Despite the fact that several decades have passed since the application of the first rationalization programs, the pharmaceutical expenditure per inhabitant in Spain has not stopped growing since 2013 and weighs like a slab on the health budgets of the communities. In Catalonia, the second autonomous region with the least investment in healthcare per capita (behind only Madrid and Murcia), Health spent last year more than 3,000 million euros on medicines, a significant part of the 11,708 million of its budget . The department has launched different initiatives to contain this game. In this context, he will ask the Ministry of Health to hand over the powers of the Interministerial Commission for Prices of Medicines and Health Products (CIPM) to be able to negotiate the reference prices of drugs with laboratories.

“We think that we lack instruments to manage our needs well”, explains the Minister of Health, Manel Balcells, to La Vanguardia, with a view to the meeting he will hold in February with Minister Mónica García: “We are the reference points in the whole of the State for major pathologies, we will continue to be and we want to continue to be, but we would like to have the necessary instruments to be able to be competitive and there are things that we do not have, neither in this nor in the matter of reference prices for medicines . It turns out that we are very conditioned with the prices, especially with the new therapies”.

According to data from Health, in Catalonia total pharmaceutical expenditure grew by 13.75% (9.99% per inhabitant) between 2019 and 2022. In this period, for example, the cost per patient treated with oral antidiabetics increased by 34% and disbursements for these drugs grew by 44.8%, up to the 170.4 million invested in 2022. That year, each Catalan withdrew 19.4 prescriptions, a record. According to experts, a significant portion of the 150.6 million prescriptions in 2022 may not be necessary, may even be harmful in some cases: 73,430 people at low cardiovascular risk received lipid-lowering drugs, more than half of adults with pharyngitis were prescribed an antibiotic without a diagnosis of bacterial pharyngitis, 36,677 people with an anxiety incident were prescribed long-term benzodiazepines… 1 in 5 people over the age of 75 take more than 10 drugs on a regular basis.

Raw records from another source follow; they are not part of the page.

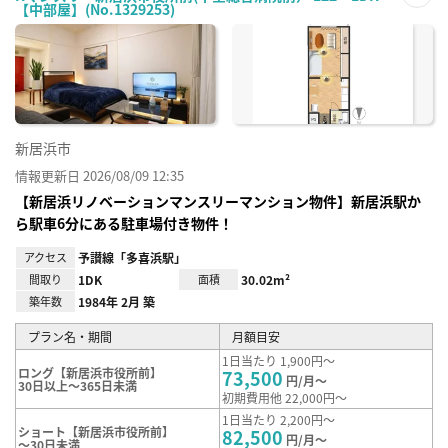
【中部屋】(No.1329253)
お気
に入
り登
録
新居浜市
情報更新日 2026/08/09 12:35
【新居浜リノベーションマンスリーマンション物件】新居浜駅か
ら駅車6分にある駐車場付き物件！
アクセス
予讃線「多喜浜駅」
間取り
1DK
面積
30.02m²
築年数
1984年 2月 築
プラン名・期間
月額目安
1日当たり 1,900円～
ロング【新居浜市役所前】
73,500
円/月～
30日以上～365日未満
初期費用他 22,000円～
1日当たり 2,200円～
ショート【新居浜市役所前】
82,500
円/月～
～30日未満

“It is necessary to rationalize the prescription a little and especially in elderly patients who are heavily medicated, because they may not need so many things, and there is room for residential patients as well”, argues Balcells.

However, it is not the drugs dispensed in pharmacies that are the most worrying, but the very expensive new therapies and the outpatient hospital medication (MHDA), which every year cuts differences with pharmaceutical expenditure, especially in Catalonia, the community who invests the most in MHDA: between January and October 2023 the cost increased by 10.8% compared to the same period of the previous year (disbursement for medical prescriptions did not rise as much, by 4.8% ).

The Government has made some structural changes against this budget slab. “We have changed the Pharmacy area of ??CatSalut. We have turned it into a direction, with specific orders to rationalize pharmaceutical and, above all, hospital expenditure”, points out Balcells. On the other hand, the Government wants the Health Quality and Assessment Agency (AQuAS) to generate scientific evidence and protocols on the use of high-priced medicines. A CAR-T cell therapy against leukemia costs 400,000 euros, explains the minister. Along these lines, the recent creation of the Catalan Center for Advanced Therapies wants to participate in the development of treatments based on bioengineering processes with the aim of reducing administrative expenses. “The Government is committed to guaranteeing patient access to these therapies and increasing the capacity of hospitals to carry out clinical trials and position Catalonia as a benchmark and European leader in the research and application of advanced therapies”.

As an oxygen balloon, the patents for the first medicines obtained through biotechnology, which from the eighties provided treatment for cancerous tumors, autoimmune diseases, rheumatoid arthritis or diabetes mellitus, are now pending. So replicas, or biosimilar medicines, are spread at much lower prices.